With a paltry ¢100 for ingredients in Agbogloshie, Accra, a new journey began in 2003 to build a formidable African cuisine in Osu, a little cosmopolitan community famed for its glorious and expensive nightlife.
After 15 years that seed planted not with a diploma or degree in catering but with passion and a steely determination to succeed, and has turned into a gorgeous brand – the BUKA Restaurant – satisfying the taste and bellies of many men, women and children.
Yet it was neither a simple decision to make nor a career choice to pursue at the time. While cooking was still a hobby adored by Audrey Selormey, the soul behind BUKA, the competing interests and flamboyant thoughts of pursuing white collar jobs ,which were supposedly more dignifying, were the thorns that held back a dream, a brand for many years.
Audrey Selormey
And in those years in the wilderness, the most adorable, beautiful young lady who was still trying to discover herself made mistakes, sold many things, including yoghurt, prepaid cards, and baby stuff.
Her years on set as the diva, host of Today’s Woman were certainly not part of the mistakes in the wilderness. It was certainly a ray of light in the alley of darkness until she was iconceived a simple idea from a friend 15 years ago. She was 38 at the time.
She left the fame and glories that came with hosting the show and went behind the scenes into African cuisines, fell in love again with her first love and birthed a new brand.
“BUKA is a soul food restaurant. Everything we prepare is from the heart,” Audrey Selormey, Manager at BUKA said when she took her turn on Joy FM’s Personality Programme with Lexis Bill, Thursday to tell her story.
What started vaguely as a mission to fill the bellies of Nigerian professionals who had no place to eat at the time has now become the home of many Europeans, Asians, Americans, Africans and indeed Ghanaians with a yummy taste of African dishes to boast of.
The exquisite restaurant built with classy wooden architecture design, an amazingly polite array of waiters and waitresses and a promise of delicious African dishes could not have been all this glossy from the beginning.
Behind the BUKA story is a strong woman, humble in success, never afraid to fail; and she did fail many times but nothing beats a woman whose time has come, who has discovered herself, her God-given talent and ready to take on the world no matter the odds.

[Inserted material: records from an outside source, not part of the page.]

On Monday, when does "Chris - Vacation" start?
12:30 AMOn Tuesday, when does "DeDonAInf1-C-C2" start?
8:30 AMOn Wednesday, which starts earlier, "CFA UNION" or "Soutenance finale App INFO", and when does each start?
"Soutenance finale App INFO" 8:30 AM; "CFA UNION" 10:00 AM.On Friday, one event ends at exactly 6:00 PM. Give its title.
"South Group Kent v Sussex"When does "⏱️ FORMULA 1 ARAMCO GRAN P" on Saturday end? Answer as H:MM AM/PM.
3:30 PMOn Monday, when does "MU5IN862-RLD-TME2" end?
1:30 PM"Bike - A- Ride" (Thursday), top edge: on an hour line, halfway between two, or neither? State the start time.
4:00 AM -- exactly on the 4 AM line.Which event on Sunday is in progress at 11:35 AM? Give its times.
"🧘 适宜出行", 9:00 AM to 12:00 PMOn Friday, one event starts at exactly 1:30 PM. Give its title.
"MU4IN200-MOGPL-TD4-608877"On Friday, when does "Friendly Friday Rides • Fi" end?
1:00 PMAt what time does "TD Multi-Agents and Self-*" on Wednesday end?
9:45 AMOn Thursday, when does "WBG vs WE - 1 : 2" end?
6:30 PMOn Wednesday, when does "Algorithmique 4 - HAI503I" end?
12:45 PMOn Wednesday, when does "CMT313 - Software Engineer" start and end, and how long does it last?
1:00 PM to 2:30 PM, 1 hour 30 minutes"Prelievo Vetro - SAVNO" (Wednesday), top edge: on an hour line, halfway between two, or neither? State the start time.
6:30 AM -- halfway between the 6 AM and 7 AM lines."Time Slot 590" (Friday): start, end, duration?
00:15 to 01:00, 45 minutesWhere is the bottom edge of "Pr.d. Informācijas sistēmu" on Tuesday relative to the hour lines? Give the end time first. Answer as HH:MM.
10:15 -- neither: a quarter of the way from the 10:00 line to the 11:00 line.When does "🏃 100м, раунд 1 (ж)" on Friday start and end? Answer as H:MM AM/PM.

Like many African parents who bestow onto themselves the right to choose careers for their children as if it was another naming ceremony all over again, Audrey was torn between two options: an accountant or a teacher.
Audrey Selormey
Her mother wanted her to become an accountant, her dad wanted her to become a teacher. She wanted to be a housewife at some point but lost her way into the sciences even if it came with a fleeting pleasure of dignity.
In finding herself she applied to do dentistry but failed woefully. She wasn’t cut out for it. But if she had problems attempting to fix people’s tooth, she succeeded, later on, in fixing their stomachs, which was a more pleasurable enterprise with no associated pain.
She had to shut down her baby shop, convert her Osu residence into a BUKA chop bar, after she found herself. With only 100 cedis in her possession at the time she headed straight to Agbobloshie to buy cassava and other ingredients and put a team of cooks together headed by a Nigerian.
She turned her terrace into a 48-seater restaurant, built a nice looking staircase and began a great service with delicious African meals, including the famous “Nana special.”
“I am not schooled in any part of this business, at all. This is borne out of passion. This is my nature,” she said.
With that well of passion, zeal and a desire for excellence, Audrey is living her dream of mothering, not just her three adorable children but the mouths she feeds all day for 15 years.